#### Task brief
Repeat the data that follows exactly, starting at the line with "6: (354, 59)" and ending at the line with "39: (305, 79)", and leave out every picture.

Records excerpted from a collection:
╔══

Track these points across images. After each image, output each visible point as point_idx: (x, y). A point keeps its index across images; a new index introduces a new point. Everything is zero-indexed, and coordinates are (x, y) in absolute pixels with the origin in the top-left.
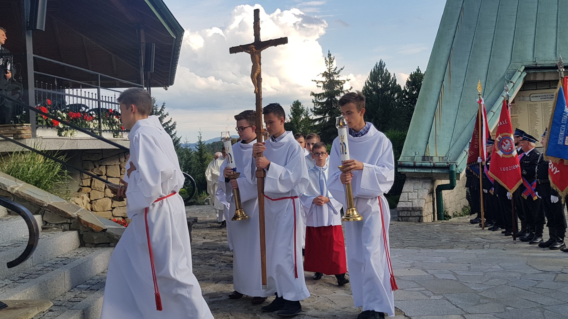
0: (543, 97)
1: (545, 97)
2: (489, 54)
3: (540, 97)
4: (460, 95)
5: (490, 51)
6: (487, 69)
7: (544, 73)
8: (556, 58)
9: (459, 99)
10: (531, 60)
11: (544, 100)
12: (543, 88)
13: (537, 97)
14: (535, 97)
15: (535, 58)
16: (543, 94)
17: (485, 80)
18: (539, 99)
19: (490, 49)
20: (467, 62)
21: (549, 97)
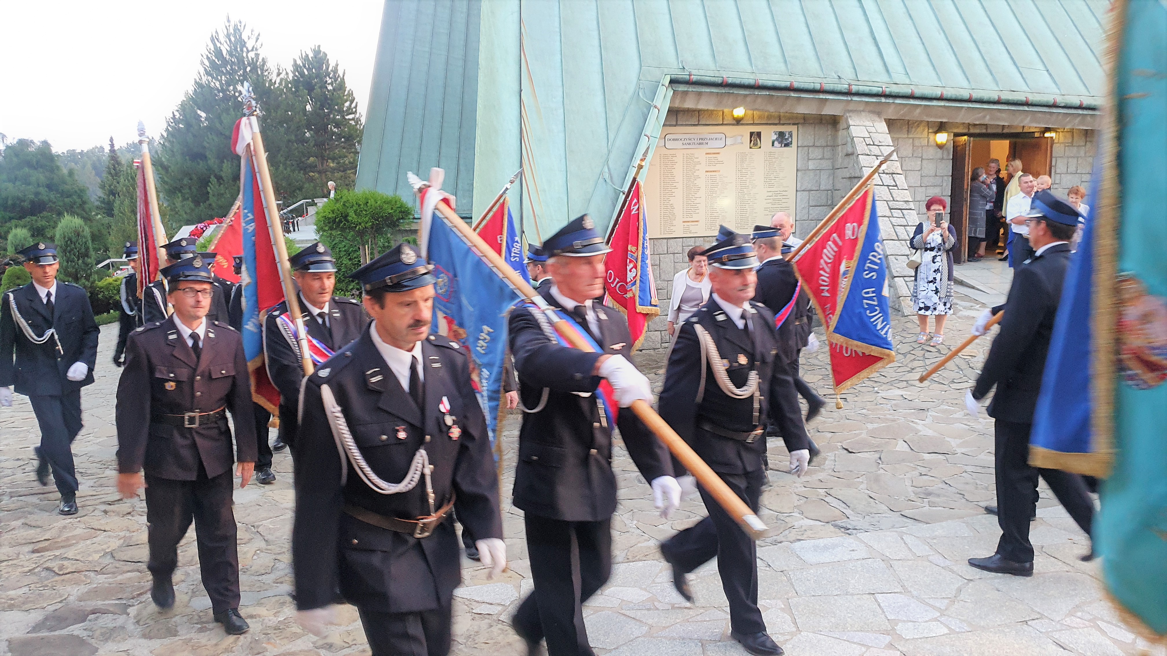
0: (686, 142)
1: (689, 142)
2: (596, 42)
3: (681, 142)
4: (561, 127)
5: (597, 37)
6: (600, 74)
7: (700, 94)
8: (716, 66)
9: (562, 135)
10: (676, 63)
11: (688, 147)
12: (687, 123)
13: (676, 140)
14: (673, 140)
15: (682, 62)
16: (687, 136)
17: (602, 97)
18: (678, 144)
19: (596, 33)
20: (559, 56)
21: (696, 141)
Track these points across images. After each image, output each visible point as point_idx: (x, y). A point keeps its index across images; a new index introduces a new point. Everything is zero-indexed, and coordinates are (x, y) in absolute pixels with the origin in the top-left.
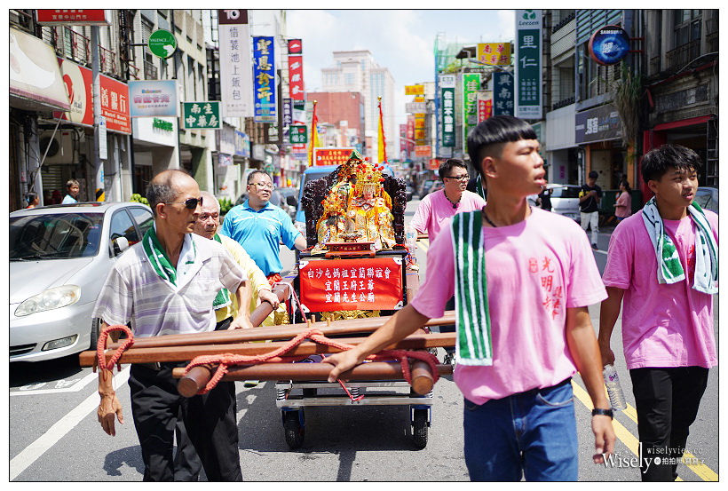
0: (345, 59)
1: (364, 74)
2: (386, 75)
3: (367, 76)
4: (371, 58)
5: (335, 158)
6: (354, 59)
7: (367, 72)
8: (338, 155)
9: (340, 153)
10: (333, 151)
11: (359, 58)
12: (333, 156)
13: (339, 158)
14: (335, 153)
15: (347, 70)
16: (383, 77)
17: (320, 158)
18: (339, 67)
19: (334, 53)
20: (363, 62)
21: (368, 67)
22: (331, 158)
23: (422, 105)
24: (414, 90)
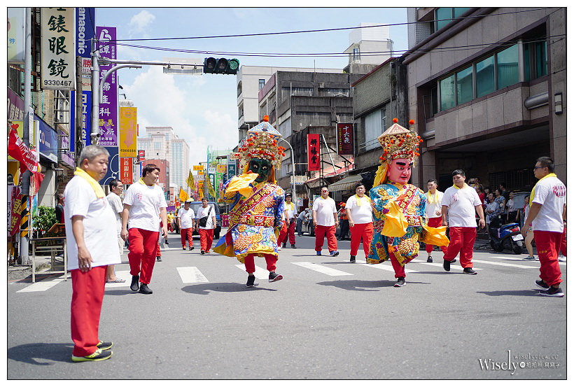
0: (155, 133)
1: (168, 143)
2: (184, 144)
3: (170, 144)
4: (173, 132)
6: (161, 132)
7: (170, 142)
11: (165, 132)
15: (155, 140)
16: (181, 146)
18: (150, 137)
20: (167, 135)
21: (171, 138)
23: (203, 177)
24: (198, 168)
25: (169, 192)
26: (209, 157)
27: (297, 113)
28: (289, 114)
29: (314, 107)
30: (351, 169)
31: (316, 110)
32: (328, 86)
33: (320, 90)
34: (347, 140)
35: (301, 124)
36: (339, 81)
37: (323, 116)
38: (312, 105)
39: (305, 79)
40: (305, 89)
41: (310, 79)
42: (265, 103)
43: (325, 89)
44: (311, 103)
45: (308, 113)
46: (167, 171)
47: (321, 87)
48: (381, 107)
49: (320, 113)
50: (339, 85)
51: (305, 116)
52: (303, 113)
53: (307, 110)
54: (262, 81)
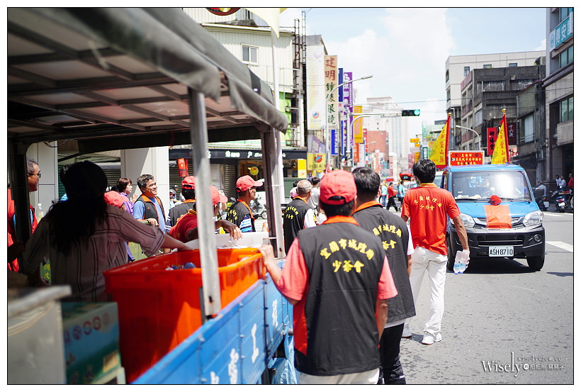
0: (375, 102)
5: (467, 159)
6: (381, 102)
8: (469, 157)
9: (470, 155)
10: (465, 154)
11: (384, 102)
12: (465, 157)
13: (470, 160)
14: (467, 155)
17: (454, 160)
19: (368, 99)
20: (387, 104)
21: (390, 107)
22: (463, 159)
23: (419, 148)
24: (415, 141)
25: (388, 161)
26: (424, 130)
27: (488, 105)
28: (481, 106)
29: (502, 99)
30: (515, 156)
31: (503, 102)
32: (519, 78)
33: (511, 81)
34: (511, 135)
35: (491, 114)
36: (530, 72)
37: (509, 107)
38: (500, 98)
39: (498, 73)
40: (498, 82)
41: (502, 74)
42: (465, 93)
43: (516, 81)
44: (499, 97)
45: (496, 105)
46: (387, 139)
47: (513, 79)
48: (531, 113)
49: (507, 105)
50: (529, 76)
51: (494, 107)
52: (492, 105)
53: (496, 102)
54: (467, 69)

╚══

#### Result
6: (354, 59)
7: (367, 72)
8: (338, 155)
9: (340, 153)
10: (333, 151)
11: (359, 58)
12: (333, 156)
13: (339, 158)
14: (335, 153)
15: (347, 70)
16: (383, 77)
17: (320, 158)
18: (339, 67)
19: (334, 53)
20: (363, 62)
21: (368, 67)
22: (331, 158)
23: (422, 105)
24: (414, 90)
0: (155, 133)
1: (168, 143)
2: (184, 144)
3: (170, 144)
4: (173, 132)
6: (161, 132)
7: (170, 142)
11: (165, 132)
15: (155, 140)
16: (181, 146)
18: (150, 137)
20: (167, 135)
21: (171, 138)
23: (203, 177)
24: (198, 168)
25: (169, 192)
26: (209, 157)
27: (297, 113)
28: (289, 114)
29: (314, 107)
30: (351, 169)
31: (316, 110)
32: (328, 86)
33: (320, 90)
34: (347, 140)
35: (301, 124)
36: (339, 81)
37: (323, 116)
38: (312, 105)
39: (305, 79)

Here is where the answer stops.